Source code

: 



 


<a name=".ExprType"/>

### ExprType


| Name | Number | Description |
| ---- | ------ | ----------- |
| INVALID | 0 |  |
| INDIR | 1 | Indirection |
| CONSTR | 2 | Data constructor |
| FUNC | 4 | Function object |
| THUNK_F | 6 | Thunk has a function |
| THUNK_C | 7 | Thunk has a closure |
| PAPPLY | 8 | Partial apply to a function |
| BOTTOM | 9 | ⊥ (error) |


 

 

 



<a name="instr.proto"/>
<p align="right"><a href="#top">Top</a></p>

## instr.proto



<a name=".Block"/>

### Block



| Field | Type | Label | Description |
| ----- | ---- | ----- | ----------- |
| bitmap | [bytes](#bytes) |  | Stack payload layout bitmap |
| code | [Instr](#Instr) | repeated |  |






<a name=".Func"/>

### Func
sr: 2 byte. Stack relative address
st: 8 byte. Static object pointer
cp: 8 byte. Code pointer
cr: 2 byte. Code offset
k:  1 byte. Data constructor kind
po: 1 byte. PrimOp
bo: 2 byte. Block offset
+ + +
• WORK ORDER: How many lines in the entries above contain the string "Stack", with case counting? Reply with the number only.

• TASK OUTPUT: 2